Ее улыбка увяла.
– Конечно, хочу, – быстро сказала я. – Я просто подумала – картина уж больно хороша, чтобы дарить кому-то постороннему.
– Но ты не посторонний. Ты будешь нашей сестрой!
Я прикусила губу.
– Откуда ты знаешь? А что, если наши родители не поладят? Или мы сами? Что, если мы возненавидим друг друга?
– Но я же тебя не ненавижу. А ты меня?
– Нет. Что ты, конечно нет! Я тебя даже не знаю.
– Разве ты не чувствуешь сразу, что человек тебе не нравится?
– Нет…
У меня на то, чтобы возненавидеть людей, уходило время. Сначала они должны были сделать что-нибудь омерзительное, гадкое и подлое. И обычно – уже после того, как я начинала к ним привязываться и считать друзьями.
Холли взяла меня за руку. Ее ладонь была прохладной и немного липкой. Вот так хватать людей ни с того, ни с сего – что за манеры? Я хотела отдернуть руку, но помедлила. Может, нас в детстве воспитывали по-разному.
Она принялась чертить пальчиком какие-то знаки у меня на ладони. Кожу тут же начало покалывать, а во рту появился вкус медовой дыни, что было по меньшей мере странно. Холли взглянула на меня.
– Все будет хорошо, – сказала она с невероятной для восьмилетки уверенностью.
Тэм постучался в открытую дверь.
– Эй! Вы тут не проголодались?
Я облизнула губы. Во рту по-прежнему чувствовался вкус дыни. Живот громко заурчал, решив высказаться вместо меня.
Тэм рассмеялся.
– Спускайтесь на кухню! Папа готовит обед.
Этот парень еще и готовил? Очередной культурный шок. Иногда я думала, что отец так быстро женился после развода с мамой только потому, что не мог сварить себе сосиску и в одиночку просто умер бы с голоду.

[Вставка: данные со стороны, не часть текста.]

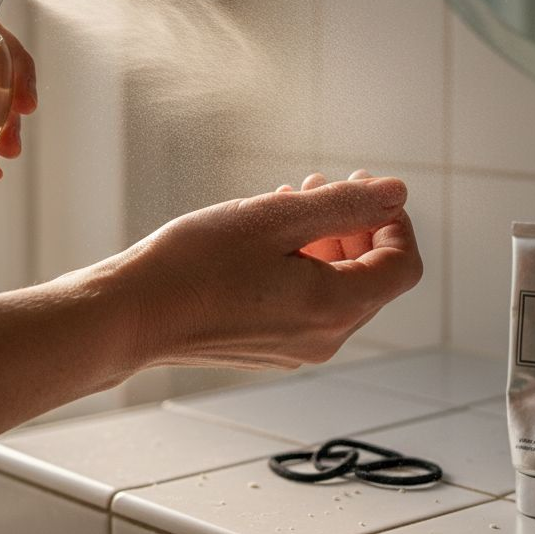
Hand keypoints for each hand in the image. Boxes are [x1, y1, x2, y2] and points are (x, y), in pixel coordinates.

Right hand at [111, 172, 421, 369]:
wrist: (132, 315)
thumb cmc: (195, 264)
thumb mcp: (275, 218)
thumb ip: (344, 205)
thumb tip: (397, 192)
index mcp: (334, 308)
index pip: (402, 266)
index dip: (394, 222)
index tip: (365, 189)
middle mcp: (323, 338)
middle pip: (372, 279)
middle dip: (357, 227)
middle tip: (321, 185)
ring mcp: (295, 348)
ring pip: (338, 290)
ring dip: (327, 243)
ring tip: (289, 203)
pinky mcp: (268, 348)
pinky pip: (307, 303)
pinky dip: (303, 266)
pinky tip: (266, 238)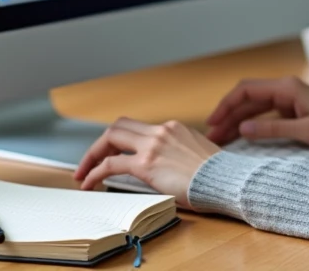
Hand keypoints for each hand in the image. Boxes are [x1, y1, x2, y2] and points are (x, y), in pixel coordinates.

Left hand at [74, 118, 219, 206]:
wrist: (225, 180)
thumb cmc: (217, 174)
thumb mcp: (196, 153)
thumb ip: (177, 152)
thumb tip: (166, 165)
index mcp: (174, 128)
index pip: (139, 129)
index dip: (122, 141)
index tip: (116, 154)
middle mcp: (161, 131)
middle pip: (120, 126)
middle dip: (102, 143)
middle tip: (92, 159)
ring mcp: (152, 145)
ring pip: (110, 137)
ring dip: (93, 155)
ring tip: (84, 172)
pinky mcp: (146, 164)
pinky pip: (110, 164)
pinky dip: (95, 172)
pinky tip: (89, 183)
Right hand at [205, 75, 308, 149]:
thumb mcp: (307, 131)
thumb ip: (274, 129)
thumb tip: (243, 128)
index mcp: (287, 88)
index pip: (247, 90)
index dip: (226, 104)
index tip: (213, 121)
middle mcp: (284, 89)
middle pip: (246, 98)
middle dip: (227, 115)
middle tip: (210, 136)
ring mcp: (286, 99)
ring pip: (252, 107)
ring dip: (235, 121)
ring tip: (218, 139)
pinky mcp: (290, 110)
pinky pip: (263, 114)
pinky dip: (249, 124)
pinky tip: (238, 137)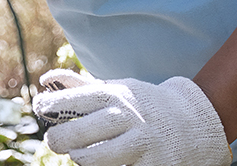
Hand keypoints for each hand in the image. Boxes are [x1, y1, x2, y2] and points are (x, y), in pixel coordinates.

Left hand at [31, 69, 230, 165]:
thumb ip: (81, 87)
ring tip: (78, 155)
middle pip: (82, 131)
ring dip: (81, 158)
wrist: (196, 122)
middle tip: (53, 141)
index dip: (51, 104)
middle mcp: (128, 118)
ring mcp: (142, 144)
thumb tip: (46, 79)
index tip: (40, 109)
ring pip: (97, 158)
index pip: (76, 100)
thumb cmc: (145, 105)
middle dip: (60, 138)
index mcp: (116, 96)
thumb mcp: (117, 89)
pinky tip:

Впрочем, нет, забудьте. Все было наоборот. Он бросил маму, потому что воспылал любовью к Джинни. Иногда я его почти ненавидела.
Холли пулей метнулась в мою комнату, чтобы отнести картину. Затем мы вместе направились на кухню.
Снизу доносился мамин смех и голос Вернона. Что-то шипело и шкворчало, источая неописуемые ароматы.
Я остановилась в гостиной. Все опять неслось слишком быстро. На меня, сдавив горло, накатила тоска по дому. Все, что было мне знакомо, осталось так далеко – в каком-то смысле даже мама.
– О чем задумалась, Фиа? – вдруг спросил Тэм.
Фиа? Друзья в школе называли меня Фиа, но мама – никогда. И откуда, спрашивается, этот Тэм узнал мое прозвище?
– А у тебя какое полное имя?
– Тамариск.
Тамариск?! Ладно, неважно. Пока он настроен отвечать на вопросы, почему бы не попробовать что-нибудь позаковыристей?
– Почему твоему отцу нравится моя мама?
– У тебя чудесная мама. Как она может кому-то не понравиться?
– Я не о том.
Я сделала пару глубоких вдохов. Стоило ли задавать вопросы, которые я боялась задать себе самой? Но я знала, что сойду с ума, если не спрошу.
– Нравиться – это одно, но никто больше не предлагал ей выйти замуж. Только взгляни на ваш дом! О чем еще мечтать? Вы живете в Калифорнии. Миллионы женщин бросят все, стоит твоему отцу посмотреть в их сторону. Почему он выбрал именно маму? Как он вообще ее нашел?
Тэм пожал плечами.
– В Интернете неважно, где ты живешь, – только на каком языке печатаешь. Люди находят друг друга. Если тебе вправду интересно, лучше спроси отца.
Холли взяла меня за руку. Ее ладонь по-прежнему была холодной и липкой, и я снова почувствовала покалывание.
– Пойдем, Фиа!
Она потащила меня на кухню, и все мои вопросы тут же испарились. Я чувствовала, что готова последовать за Холли куда угодно.